Configurations.PROJECT_REPOSITORY
|
|--pythonInfer
|
|--PatternTest
|
|- file1.py
|- file2.py
Configurations.TYPE_REPOSITORY
|
|--pythonInfer
|
|--PatternTest
|
|- file1.json
|- file2.json
- Following code can be used to get all the usages of the Pattern
import com.utils.Utils;
import org.junit.jupiter.api.Test;
import static com.matching.fgpdg.Configurations.PROJECT_REPOSITORY; // This must be set to root directory of the folder "pythonInfer"

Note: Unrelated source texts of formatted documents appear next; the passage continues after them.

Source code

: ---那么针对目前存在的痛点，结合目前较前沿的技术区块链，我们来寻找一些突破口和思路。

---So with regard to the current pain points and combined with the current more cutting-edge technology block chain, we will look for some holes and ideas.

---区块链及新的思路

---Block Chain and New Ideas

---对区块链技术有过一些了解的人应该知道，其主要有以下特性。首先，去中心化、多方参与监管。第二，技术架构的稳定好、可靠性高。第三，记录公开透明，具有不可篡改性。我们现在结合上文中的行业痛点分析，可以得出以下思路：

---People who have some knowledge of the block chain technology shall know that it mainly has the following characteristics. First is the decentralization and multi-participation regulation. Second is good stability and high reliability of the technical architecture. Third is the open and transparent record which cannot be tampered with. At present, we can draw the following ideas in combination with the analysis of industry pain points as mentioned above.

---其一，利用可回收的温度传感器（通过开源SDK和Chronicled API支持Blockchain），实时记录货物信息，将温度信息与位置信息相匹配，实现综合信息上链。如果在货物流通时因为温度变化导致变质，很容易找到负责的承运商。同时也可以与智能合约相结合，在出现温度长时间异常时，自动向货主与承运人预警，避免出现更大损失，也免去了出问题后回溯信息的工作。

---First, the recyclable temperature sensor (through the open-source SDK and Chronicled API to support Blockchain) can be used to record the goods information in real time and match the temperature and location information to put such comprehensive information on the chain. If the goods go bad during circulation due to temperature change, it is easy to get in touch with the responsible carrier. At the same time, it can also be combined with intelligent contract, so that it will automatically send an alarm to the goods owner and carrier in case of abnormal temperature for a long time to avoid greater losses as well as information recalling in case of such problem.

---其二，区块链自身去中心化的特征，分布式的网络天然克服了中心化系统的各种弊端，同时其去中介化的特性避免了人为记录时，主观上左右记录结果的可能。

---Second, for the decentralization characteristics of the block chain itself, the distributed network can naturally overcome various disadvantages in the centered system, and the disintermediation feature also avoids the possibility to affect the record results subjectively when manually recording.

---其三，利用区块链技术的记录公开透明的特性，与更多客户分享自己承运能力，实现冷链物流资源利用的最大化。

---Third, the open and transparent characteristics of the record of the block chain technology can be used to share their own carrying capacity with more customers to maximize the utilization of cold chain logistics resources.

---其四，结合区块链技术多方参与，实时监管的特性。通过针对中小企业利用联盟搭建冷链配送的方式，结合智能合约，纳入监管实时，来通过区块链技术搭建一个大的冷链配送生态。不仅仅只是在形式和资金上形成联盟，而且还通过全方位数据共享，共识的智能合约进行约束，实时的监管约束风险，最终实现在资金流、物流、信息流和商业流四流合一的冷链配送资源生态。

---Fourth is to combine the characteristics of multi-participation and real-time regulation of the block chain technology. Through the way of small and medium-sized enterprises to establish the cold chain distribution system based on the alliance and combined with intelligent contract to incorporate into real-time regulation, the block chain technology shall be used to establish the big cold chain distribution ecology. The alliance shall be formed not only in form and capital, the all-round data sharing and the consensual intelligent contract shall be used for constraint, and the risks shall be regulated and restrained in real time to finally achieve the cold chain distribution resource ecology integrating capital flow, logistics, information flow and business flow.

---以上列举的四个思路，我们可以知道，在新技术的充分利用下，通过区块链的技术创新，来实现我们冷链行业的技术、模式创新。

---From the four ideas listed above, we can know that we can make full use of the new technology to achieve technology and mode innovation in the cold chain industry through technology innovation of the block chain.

public class DetectPattern {
@Test
void testPattern() throws Exception {
String pattern = "# type number : Any\n" +
"# type :[l3] : List[int]\n" +
"# type :[[l1]] : int\n" +
"# type :[[l2]] : int\n" +
":[[l1]] = 0\n" +
"for :[[l2]] in :[l3]:\n" +
" :[[l1]]=:[[l1]]+:[[l2]]";
String outPath = "./OUTPUT/";
String projectPath = PROJECT_REPOSITORY +"pythonInfer/PatternTest";
System.out.println(pattern);
Utils.processProjectForPattern(projectPath,pattern,outPath);
}
}
PyEvolve can assist you if you have a rule encoded in ComBy syntax and want to transplant it to a Python file. First, you should follow the steps described in the section "Using PyEvolve to identify code usages" to prepare the data and arrange them into folders.
void transplantPatternToFile() {
Configurations.TYPE_REPOSITORY = ""; // this should the path to your type repository
Configurations.PROJECT_REPOSITORY = "" // this should be the path to your projects repository
String projectFile = ""; // this should be the path to your file, this path should be the relative path to Configurations.PROJECT_REPOSITORY
String LHS = ""; // path to the LHS of the rule file
String RHS = ""; // path to the RHS of the rule file
String adaptedFile = MainAdaptor.transplantPatternToFile(projectFile, LHS, RHS); // adaptedFile is the adapted file
}
PyEvolve can assist you if you have a rule encoded in ComBy syntax and want to transplant it to a perticular Python function.
void transplantPatternToFunction() {
Configurations.TYPE_REPOSITORY = ""; // this should the path to your type repository
Configurations.PROJECT_REPOSITORY = "" // this should be the path to your projects repository
String projectFile = " "; // this should be the path to your file, this path should be the relative path to Configurations.PROJECT_REPOSITOR
String LHS = ""; // path to the LHS of the rule file
String RHS = ""; // path to the RHS of the rule file
Module codeModule = com.utils.Utils.getPythonModule(projectFile);
stmt stmt = codeModule.getInternalBody().get(i); // i must be the statment number of the function.
List<org.python.antlr.base.stmt> imports = codeModule.getInternalBody().stream().filter(x -> x instanceof Import
|| x instanceof ImportFrom).collect(Collectors.toList());
String adaptedFunction = MainAdaptor.transplantPatternToFunction(projectFile, (FunctionDef) stmt,imports,LHS, RHS);
}
- Download VirtualBox from https://www.virtualbox.org
- Download the VirtualBox image from Link. This virtual machine runs MacOS and requires 50 GB of free space on your system. It has all of the required dependencies so that you can start using the tools right away.
- Use the steps given in this link to execute the tool.
We will add citation information as soon as possible.
If you are using PyEvolve in your research, please cite the following papers:
Malinda Dilhara, Danny Dig, and Ameya Ketkar, PyEvolve: Automating Frequent Code Changes in Python ML Systems," 45th International Conference on Software Engineering (ICSE 2022), Melbourne, Australia.
@inproceedings{Dilhara:ICSE:2023:PyEvolve,
author = {Dilhara, Malinda and Dig, Danny and Ketkar, Ameya},
title = {PyEvolve: Automating Frequent Code Changes in Python ML Systems},
booktitle = {Proceedings of the 45th International Conference on Software Engineering},
series = {ICSE '23},
year = {2023},
location = {Melbourne, Australia},
publisher = {ACM},
address = {New York, NY, USA},
}
All software provided in this repository is subject to the Apache License Version 2.0.